# Weak Pasterns



## mamatomany (Aug 7, 2008)

I have a doe that is FF who kidded in March with twins. She had an awful time with her legs during that pregnancy. Besides keeping her feet closely monitored, should I be giving her BOSE every 21 days from here on in. She is not bred, end of october for that. Thanks.


----------



## Ziggy (Nov 13, 2009)

I would ask your vet for advice based in your area. Every 21 days seems excessive. Are they weak due to genetics or lack of selenium is what you need to figure out. I have a 6 year old Ex90 that got coded for soft pasterns at LA this year she lived a hard life at a mountainous dairy before coming to me and that may have contributes to it but all the BOSE in the world is not going to change it.


----------



## buckrun (Mar 7, 2008)

Ziggy-it is both! Genetics play a role in that they are genetically predisposed to poor use of oral selenium so yes bo-se will help. And no they will not overdose because they are using it up since they do not use what they are eating.That is why injected was developed in the first place so we can by pass faulty digestion.
Is it faulty really? Only for what we ask of them.

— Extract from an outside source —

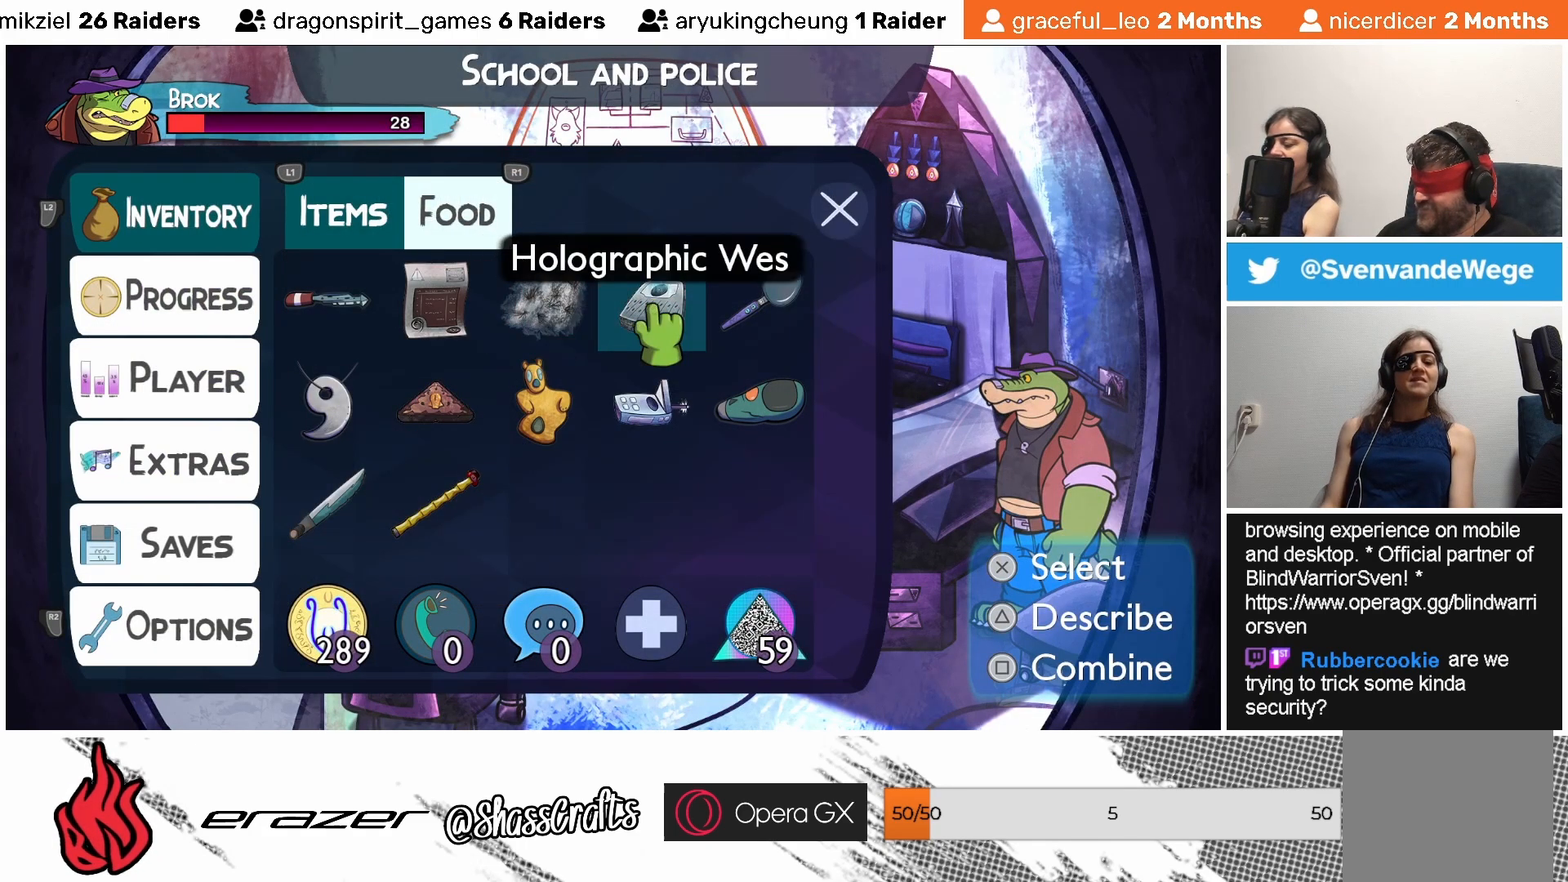
{"buttons": [], "left_stick": "center", "events": [[17, "DPAD_RIGHT", "up"]]}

I would try to find a source of the selenium yeast by Diamond V. 
http://www.artat.com.sa/pdf/SelenoSourceAF2000.pdf
It is more bioavailable and has helped animals that previously could not use oral selenium properly.

But failing that I would inject bo-se every 21 days until you see her start to tighten up and then do it monthly particularly if you are going to breed her. I have a similar doe and she gets once a month for 6 months of the year- the month prior to breeding up until she kids. 
Lee


----------



## Ziggy (Nov 13, 2009)

So what dose are you giving monthly?


----------



## buckrun (Mar 7, 2008)

1 cc per 50 pounds until the prekidding shot which is 1cc per 30 pounds this increase because....

I read an article stating that the loosening of the ligaments for birthing in small ruminants is often not completely reversed (tightened up) due to imbalanced hormones particularly in FF so you get does down in their pasterns in early lactation. The ligaments in the pelvic region are not the only ones that are effected by hormones at parturition. I thought about that for awhile and decided that maybe it was not completely hormonal and perhaps was nutritive as well with more requirements at this time in the life of a goat and began more intensive supplementation surrounding parturition. 

So....I often also give does a booster of BO-Se immediately after kidding despite the dose at 2 weeks prior. I also found when I began using more frequent dosages that I had NO dopey kids that could not learn to suck immediately but rather had kids that leaped up dragging their mucous to start rooting for milk and often getting a good feeding before they are even cleaned. This was quite a turnaround for our herd since we often had kids that had to have intensive instruction on eating :/ and had poor suck reflex particularly in our Nubians. The kid vigor alone was amazing and then 0 does down in their pasterns was a smile maker too. I see no signs of overdose but of course everyone has different animals in different situations so this may not be applicable to any one else. (lawyer talk :biggrin)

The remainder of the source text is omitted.